Sean Cohen and Mauricio "Maltron" Leal

"Software is eating the World," and this is particularly true if you have to keep your solution running non-stop, even after changes are made to your production environment, without creating disruptions for your users. Roughly speaking, we used to rely on traditional APM vendors (Application Performance Monitoring or Application Performance Management), and those vendors would provide the tools needed to make sure you can manage your failures and be able to pinpoint problems when they occur.

Although those vendors offered a key solution the market needed, over time everyone started to realize they were locked into their solutions. If for some reason we needed to change vendors, this would translate to a costly migration which could take years, and end with another lock-in situation.

Why open?

Observability solutions, roughly speaking, can be described in 4 simple steps:

  1. Creating Telemetry Signals (Instrumentation): This is the step you need to decide where in your workload you will need to focus your attention. The traditional way of doing this is to insert agents in your environment in order to collect telemetry signals. Another way is to add specific code into your solution in order to generate the information you need to track, usually done by Developers or SREs.
  2. Collecting, Aggregating or Exporting Telemetry Signals (Data Collection): The next step is about collecting the telemetry signals generated in (1) and deciding what to do with them. Dependending on the telemetry signal, we want to keep it for enhancement (like adding labels), batching, resource detection or sampling. At the end of this step, we want to send them for further processing and analysis.
  3. Processing Telemetry Signals (Data Processing): Once we have all the telemetry signals available, we can perform analysis and correlate to other historical data to detect trends. Oftentimes, some vendors employ AIOps to predict problems.
  4. Visualization: Finally, we're ready to show to our user how his/her solution is actually behaving and if there are areas of attention to focus on.

As the market evolves, many realized step #1 (Instrumentation) and step #2 (Data Collection) can be open sourced, as this gives a vendor agnostic approach to anyone to choose their way to Observability. In those 2 steps, 2 particular projects have stood out: OpenTracing and OpenCensus.

It's not uncommon in the Open Source world to have a few projects doing the same things or sometimes, taking different approaches to the same problem. Both communities understand they could benefit if they join forces and work together for a common good. As New Jersey Senator Cory Booker once said: "If you want to go fast, go alone; if you want to go far, go together"

The Dawn of OpenTelemetry

Since the inception of OpenTelemetry at the Cloud Native Computing Foundation (CNCF), it quickly became one of the most popular projects, indicating a clear interest in the market around Observability for Cloud Native workloads. Big players in the space such as Splunk, Red Hat, Dynatrace, Microsoft, Lightstep, Datadog, Amazon (just to name a few) support OpenTelemetry in different form and shape and in their respective websites, educating or promoting their approach to OpenTelemetry and give freedom to the market to choose how you want to bring Observability into your environment.

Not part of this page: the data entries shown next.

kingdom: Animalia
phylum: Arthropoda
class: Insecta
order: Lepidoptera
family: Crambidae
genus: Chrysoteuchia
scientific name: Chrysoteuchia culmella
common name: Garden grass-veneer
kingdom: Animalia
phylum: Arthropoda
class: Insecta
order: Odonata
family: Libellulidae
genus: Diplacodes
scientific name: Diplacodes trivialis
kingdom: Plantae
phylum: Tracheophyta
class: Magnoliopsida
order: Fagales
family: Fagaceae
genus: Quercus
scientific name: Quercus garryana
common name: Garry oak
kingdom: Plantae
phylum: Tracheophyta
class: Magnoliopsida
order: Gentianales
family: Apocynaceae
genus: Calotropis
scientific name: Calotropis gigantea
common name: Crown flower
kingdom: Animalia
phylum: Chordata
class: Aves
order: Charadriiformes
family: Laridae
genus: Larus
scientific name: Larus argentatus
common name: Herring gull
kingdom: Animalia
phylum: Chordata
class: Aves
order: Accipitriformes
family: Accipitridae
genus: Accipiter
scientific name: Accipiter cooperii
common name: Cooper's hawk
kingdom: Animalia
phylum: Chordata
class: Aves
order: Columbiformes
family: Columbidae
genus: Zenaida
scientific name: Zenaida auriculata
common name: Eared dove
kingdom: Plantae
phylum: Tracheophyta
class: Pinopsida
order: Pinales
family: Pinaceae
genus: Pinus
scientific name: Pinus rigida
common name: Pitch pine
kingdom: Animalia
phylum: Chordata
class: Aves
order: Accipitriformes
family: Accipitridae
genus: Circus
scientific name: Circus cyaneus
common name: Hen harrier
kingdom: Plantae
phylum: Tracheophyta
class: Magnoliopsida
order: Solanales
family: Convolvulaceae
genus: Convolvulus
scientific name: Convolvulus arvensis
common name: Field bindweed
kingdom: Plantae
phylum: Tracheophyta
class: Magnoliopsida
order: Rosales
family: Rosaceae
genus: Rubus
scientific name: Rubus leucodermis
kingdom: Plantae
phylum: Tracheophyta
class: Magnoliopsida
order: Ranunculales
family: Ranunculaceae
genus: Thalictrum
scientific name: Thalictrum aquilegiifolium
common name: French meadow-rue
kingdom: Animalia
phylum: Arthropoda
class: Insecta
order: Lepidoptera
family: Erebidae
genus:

OpenTelemetry is an open-source observability telemetry data collection, offering vendor agnostic APIs in a cloud native environment.

There are many components about OpenTelemetry but I'm going to mention just 3 of them:

  1. Specification: It describes cross-language requirements and expectations for all implementations. This includes a common API all vendors agreed on and SDK specific for a computer language, as well as a wired protocol called OpenTelemetry Protocol (or OTLP for short) for cross-communication.
  2. Instrumentation: It offers several libraries for all kinds of computer languages observable out-of-the-box.
  3. Collector: This is a service to easily collect all the data generated by your instrumentation and you can decide what to do with it. This gives you the ability to offload your telemetry signals locally (act as an agent) or collect into a single cluster before exporting to a specific Vendor. The Collector offers you an unique way to leverage the power of OpenTelemetry without too many changes in your existing solution.

By harvesting the knowledge and experience of everyone involved in the Observability space, OpenTelemetry is helping us evolve to vendor agnostic situation in how we want to collect telemetry signals from our environment by different people in our organization, which it could be Application Developers, SREs, System Administrators, Security Administrators and etc.

Conclusion

OpenTelemetry is slowly becoming the standard for the industry for telemetry data collection by providing freedom on HOW you want to instrument and HOW you want to collect the data before you decide who is going to give the answers about the failures and performance of your solution.

If you are in an organization which needs to decide what telemetry signals are important to the business, then OpenTelemetry is definitely something you need to look at very closely. Also make sure your developers, SREs and systems administrators get a chance to evaluate it, as well.

At the end of the day, users are the big winners.